Both Democratic and Republican leaders have sought to court the Hispanic vote. While Hispanics cast just 6 percent of the ballots in the 2004 election, birth rates and other factors suggest a much higher proportion in future elections. The nation's 42 million Hispanics account for about one in seven people in this country, and for about half of the recent growth in population.
In San Diego, which is near Tijuana, Mexico, and is the nation's busiest border crossing, about 20,000 demonstrators gathered at Balboa Park and marched downtown to a rally. Many carried signs proclaiming "We are Americans" and "We march today, we vote tomorrow."
American flags predominated in the crowd. Advocates of the protests there and elsewhere have recently voiced concerns that the presence of many Mexican flags might set off a backlash, and organizers said they scrambled to find as many American flags as possible.
In Miami, where protesters gathered against a backdrop of skyscrapers, Maria Rodriguez, 39, said: "This is the people bringing the flags. It seems that they heard the message: American people want flags. We'll, let's give them flags! It's really spontaneous. It's not about the flag. It's about people getting a chance."
Dressed in an Uncle Sam costume in the Miami crowd, Oribe Piñeiro, 32, who arrived from Uruguay six years ago, said he had never achieved legal status here and was still waiting to apply for a work permit. He also said he was alone in this country, caught in a trap, while his family was in Uruguay.

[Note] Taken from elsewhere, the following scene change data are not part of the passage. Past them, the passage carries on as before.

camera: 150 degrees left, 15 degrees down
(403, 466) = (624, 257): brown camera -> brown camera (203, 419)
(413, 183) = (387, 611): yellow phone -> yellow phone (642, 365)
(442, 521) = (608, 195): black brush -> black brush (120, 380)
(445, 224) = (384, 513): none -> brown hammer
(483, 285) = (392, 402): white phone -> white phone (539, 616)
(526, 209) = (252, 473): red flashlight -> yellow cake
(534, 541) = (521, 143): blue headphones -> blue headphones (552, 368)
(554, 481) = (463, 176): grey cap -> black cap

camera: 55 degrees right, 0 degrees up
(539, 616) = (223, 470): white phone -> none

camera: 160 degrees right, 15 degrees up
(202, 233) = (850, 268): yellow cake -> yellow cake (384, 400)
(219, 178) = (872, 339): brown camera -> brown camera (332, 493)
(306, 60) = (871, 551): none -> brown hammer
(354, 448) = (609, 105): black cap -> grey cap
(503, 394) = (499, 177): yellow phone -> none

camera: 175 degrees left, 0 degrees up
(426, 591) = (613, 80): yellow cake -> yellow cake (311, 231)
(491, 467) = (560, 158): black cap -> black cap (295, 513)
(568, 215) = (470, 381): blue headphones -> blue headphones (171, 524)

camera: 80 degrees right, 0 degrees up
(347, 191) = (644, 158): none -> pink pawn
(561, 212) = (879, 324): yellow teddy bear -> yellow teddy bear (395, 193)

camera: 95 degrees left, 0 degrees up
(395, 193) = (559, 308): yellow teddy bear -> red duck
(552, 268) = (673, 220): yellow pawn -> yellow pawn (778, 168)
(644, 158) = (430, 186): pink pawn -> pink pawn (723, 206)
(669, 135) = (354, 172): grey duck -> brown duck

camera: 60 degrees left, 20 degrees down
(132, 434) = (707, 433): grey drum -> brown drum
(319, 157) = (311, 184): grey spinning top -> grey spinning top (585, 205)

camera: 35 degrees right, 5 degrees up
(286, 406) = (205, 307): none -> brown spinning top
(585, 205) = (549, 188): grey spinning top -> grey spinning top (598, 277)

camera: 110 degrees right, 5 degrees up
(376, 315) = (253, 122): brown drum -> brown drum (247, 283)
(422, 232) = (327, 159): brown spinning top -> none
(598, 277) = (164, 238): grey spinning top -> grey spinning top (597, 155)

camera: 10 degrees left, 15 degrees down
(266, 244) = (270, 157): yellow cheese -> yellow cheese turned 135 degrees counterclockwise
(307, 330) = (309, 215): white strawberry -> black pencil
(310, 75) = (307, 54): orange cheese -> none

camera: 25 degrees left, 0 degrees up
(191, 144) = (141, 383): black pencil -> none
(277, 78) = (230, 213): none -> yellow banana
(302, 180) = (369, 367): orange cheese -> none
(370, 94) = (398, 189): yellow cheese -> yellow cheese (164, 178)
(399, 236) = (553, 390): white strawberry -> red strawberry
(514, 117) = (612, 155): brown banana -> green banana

"My mother is 74 years old," he said, "and I don't know when I will be able to see her again because I can't leave the country. I am stuck in a golden cage."
Orlando Fernandez, 51, who arrived in Miami 26 years ago on the Mariel boat lift and works for a nonprofit organization that helps the poor, said there was hope for immigration legislation.
"This is a year of elections, and politicians want to gain popularity with this problem," he said, adding, "We are all immigrants here, except for the American Indians."